Dataset entries:
-=-=-=-=-
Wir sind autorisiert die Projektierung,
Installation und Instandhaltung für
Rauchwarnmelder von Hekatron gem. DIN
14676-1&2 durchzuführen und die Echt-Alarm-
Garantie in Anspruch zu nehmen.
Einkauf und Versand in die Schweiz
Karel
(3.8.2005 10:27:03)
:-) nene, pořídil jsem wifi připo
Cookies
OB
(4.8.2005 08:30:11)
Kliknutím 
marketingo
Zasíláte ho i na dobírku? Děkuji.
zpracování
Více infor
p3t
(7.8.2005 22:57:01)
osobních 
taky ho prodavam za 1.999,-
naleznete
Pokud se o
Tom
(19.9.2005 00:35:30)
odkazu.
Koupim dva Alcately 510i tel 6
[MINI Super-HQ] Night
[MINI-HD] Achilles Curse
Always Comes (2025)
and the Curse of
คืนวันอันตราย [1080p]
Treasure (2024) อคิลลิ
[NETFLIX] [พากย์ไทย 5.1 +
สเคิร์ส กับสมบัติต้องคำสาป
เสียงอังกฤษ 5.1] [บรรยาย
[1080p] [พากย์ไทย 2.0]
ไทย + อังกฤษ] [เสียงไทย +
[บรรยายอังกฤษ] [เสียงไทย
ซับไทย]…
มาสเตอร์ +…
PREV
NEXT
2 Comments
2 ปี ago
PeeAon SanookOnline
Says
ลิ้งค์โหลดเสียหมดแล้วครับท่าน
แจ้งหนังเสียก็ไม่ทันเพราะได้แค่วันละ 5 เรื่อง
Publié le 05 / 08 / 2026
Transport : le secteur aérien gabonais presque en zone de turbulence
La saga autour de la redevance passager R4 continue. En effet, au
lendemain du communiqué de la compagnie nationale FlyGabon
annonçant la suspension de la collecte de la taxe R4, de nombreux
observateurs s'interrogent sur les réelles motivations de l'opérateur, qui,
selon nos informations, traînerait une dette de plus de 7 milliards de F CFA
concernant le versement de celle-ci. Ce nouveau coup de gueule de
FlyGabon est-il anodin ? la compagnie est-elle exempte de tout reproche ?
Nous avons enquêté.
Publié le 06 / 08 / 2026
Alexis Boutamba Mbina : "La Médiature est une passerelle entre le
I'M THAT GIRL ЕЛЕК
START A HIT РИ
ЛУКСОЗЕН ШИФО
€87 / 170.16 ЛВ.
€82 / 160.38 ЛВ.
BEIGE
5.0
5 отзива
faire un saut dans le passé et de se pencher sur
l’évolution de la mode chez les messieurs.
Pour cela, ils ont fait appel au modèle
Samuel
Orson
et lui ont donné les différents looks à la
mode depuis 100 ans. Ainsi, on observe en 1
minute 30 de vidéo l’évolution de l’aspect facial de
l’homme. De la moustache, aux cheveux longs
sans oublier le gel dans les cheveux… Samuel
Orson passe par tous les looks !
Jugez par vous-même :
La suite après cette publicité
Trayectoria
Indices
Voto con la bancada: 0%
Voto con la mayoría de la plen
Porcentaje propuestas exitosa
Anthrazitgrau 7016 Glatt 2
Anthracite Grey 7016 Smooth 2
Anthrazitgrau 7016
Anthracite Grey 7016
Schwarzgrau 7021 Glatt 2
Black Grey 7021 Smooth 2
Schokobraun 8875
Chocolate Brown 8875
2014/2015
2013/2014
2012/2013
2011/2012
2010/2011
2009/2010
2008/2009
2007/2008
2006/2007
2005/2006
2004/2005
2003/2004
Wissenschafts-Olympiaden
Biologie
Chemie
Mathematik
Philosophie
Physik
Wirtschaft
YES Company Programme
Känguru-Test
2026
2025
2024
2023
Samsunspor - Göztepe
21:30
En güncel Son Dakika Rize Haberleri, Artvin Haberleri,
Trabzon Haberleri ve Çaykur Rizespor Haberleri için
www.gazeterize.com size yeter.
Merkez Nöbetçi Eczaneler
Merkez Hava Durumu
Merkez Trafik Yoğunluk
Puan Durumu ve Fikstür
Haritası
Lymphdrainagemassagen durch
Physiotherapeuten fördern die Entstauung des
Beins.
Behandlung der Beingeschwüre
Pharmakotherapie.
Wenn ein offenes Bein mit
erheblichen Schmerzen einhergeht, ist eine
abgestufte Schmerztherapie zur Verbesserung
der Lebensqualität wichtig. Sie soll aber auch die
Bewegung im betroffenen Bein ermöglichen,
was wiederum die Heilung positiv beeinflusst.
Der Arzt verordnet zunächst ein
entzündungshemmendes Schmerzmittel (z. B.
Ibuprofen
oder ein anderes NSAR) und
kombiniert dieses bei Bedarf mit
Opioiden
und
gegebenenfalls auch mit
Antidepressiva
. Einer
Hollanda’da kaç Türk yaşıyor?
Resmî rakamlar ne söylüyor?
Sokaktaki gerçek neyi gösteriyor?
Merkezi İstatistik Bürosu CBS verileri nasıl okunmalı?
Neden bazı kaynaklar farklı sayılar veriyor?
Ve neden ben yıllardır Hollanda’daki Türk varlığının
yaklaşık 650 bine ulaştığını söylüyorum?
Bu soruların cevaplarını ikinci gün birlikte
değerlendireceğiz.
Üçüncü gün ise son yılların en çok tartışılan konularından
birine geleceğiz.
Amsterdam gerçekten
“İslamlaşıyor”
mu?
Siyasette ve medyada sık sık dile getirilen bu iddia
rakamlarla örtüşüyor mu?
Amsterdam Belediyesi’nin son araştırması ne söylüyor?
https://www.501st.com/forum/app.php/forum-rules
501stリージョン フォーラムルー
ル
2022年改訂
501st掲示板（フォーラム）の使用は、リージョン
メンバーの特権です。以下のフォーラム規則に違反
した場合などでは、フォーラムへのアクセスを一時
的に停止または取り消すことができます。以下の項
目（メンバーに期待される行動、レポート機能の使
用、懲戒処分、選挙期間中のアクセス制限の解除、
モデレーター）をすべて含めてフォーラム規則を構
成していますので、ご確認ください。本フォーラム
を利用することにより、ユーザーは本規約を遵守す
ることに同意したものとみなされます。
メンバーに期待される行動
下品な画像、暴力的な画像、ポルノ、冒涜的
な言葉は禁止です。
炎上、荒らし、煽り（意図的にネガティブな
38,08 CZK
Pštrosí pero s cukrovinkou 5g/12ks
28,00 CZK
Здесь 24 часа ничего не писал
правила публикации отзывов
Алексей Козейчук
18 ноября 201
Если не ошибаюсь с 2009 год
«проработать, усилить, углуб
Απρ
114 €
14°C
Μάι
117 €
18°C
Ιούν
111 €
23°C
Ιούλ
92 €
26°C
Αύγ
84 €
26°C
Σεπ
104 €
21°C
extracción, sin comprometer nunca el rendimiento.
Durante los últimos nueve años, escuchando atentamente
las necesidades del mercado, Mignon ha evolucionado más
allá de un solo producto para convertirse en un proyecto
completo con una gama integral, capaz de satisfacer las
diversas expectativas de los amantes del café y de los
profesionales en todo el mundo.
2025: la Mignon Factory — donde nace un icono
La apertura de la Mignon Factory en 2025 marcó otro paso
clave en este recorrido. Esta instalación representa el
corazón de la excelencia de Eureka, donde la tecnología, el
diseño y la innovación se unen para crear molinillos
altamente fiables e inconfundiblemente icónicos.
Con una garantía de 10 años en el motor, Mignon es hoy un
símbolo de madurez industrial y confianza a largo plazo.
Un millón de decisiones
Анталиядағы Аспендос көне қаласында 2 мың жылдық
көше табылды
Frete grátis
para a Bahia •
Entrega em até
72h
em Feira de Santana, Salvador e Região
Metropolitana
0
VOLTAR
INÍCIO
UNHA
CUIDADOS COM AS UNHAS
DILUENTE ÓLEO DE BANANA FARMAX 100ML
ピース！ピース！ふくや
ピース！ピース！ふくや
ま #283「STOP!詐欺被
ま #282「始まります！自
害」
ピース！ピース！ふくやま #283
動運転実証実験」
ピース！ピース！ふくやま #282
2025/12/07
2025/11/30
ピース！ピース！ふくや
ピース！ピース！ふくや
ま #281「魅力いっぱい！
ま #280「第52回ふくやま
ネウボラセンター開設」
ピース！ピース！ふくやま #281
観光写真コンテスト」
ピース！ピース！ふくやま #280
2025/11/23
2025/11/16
-=-=-=-=-
* About this task *
From the data above, copy out every line with the string "Türk" in it.

* Response to the exercise *
Hollanda’da kaç Türk yaşıyor?
Ve neden ben yıllardır Hollanda’daki Türk varlığının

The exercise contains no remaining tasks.